■ **TASK REQUIREMENTS**
The answer must consist of every line from the data that holds "wrist".

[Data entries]
<<<<

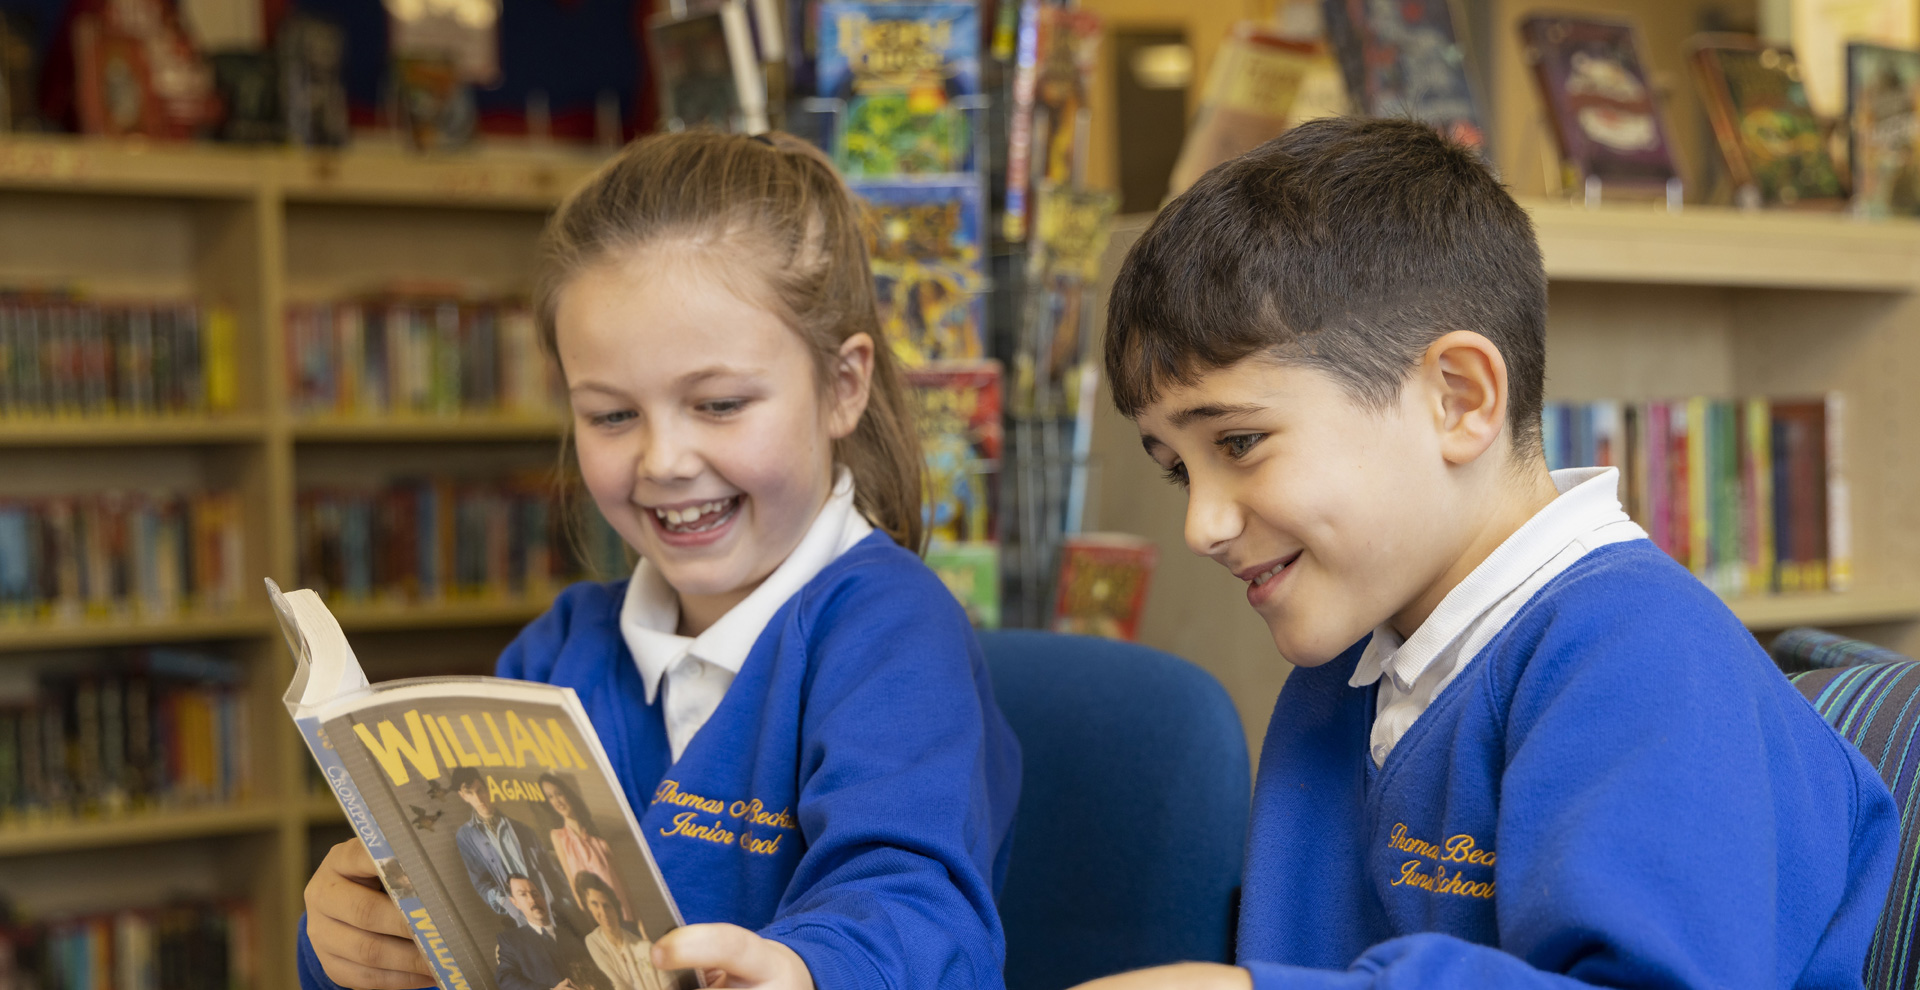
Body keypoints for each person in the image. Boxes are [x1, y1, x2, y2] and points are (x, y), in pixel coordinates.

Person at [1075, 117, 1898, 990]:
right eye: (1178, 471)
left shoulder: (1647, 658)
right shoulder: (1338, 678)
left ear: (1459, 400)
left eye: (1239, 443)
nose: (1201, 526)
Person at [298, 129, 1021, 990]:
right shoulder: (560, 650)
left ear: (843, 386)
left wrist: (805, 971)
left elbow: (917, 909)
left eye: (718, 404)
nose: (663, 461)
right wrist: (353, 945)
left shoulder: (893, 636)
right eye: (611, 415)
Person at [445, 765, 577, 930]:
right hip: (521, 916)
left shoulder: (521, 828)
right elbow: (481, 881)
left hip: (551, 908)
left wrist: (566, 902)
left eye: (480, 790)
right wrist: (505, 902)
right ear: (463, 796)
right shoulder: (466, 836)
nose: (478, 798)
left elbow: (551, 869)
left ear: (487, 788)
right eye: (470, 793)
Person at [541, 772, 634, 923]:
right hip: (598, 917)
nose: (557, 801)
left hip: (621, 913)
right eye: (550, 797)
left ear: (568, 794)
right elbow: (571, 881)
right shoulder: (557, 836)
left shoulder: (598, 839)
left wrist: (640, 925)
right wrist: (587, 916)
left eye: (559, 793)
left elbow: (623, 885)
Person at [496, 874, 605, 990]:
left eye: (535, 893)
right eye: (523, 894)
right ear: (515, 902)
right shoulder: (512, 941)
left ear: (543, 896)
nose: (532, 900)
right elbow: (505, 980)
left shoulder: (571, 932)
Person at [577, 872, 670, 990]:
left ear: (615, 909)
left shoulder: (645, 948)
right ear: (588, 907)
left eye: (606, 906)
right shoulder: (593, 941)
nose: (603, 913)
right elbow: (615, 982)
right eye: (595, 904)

>>>>
<<<<

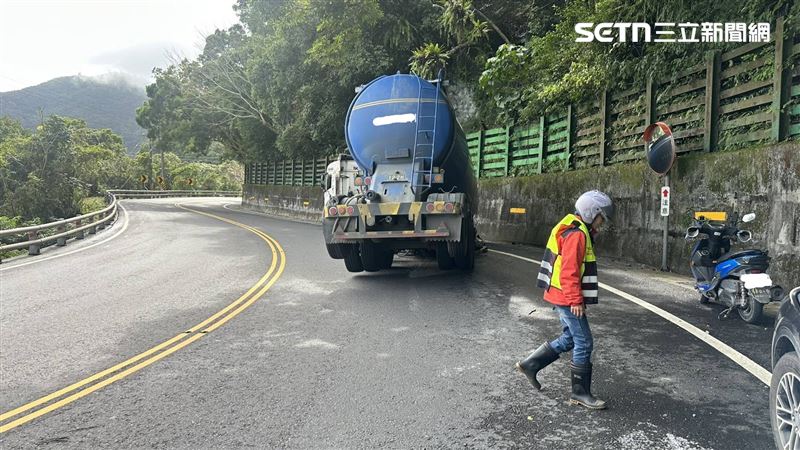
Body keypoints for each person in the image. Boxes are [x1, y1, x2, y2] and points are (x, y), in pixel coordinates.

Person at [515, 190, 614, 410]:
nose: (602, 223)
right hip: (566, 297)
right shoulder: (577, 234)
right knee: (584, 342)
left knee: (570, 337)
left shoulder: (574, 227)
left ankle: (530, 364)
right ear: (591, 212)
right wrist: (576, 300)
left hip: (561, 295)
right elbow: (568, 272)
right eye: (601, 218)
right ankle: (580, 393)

>>>>
<<<<

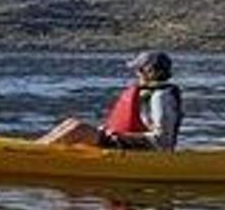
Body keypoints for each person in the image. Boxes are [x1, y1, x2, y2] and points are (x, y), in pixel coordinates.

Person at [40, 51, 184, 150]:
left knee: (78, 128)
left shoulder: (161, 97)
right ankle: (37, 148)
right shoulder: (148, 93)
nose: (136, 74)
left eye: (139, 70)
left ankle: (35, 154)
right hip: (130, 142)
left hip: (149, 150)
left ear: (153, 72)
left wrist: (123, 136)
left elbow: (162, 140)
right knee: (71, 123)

>>>>

■ **TASK ANSWER**
left wrist: (805, 971)
right wrist: (353, 945)
left wrist: (566, 902)
right wrist: (505, 902)
left wrist: (640, 925)
right wrist: (587, 916)
right wrist: (576, 300)
left wrist: (123, 136)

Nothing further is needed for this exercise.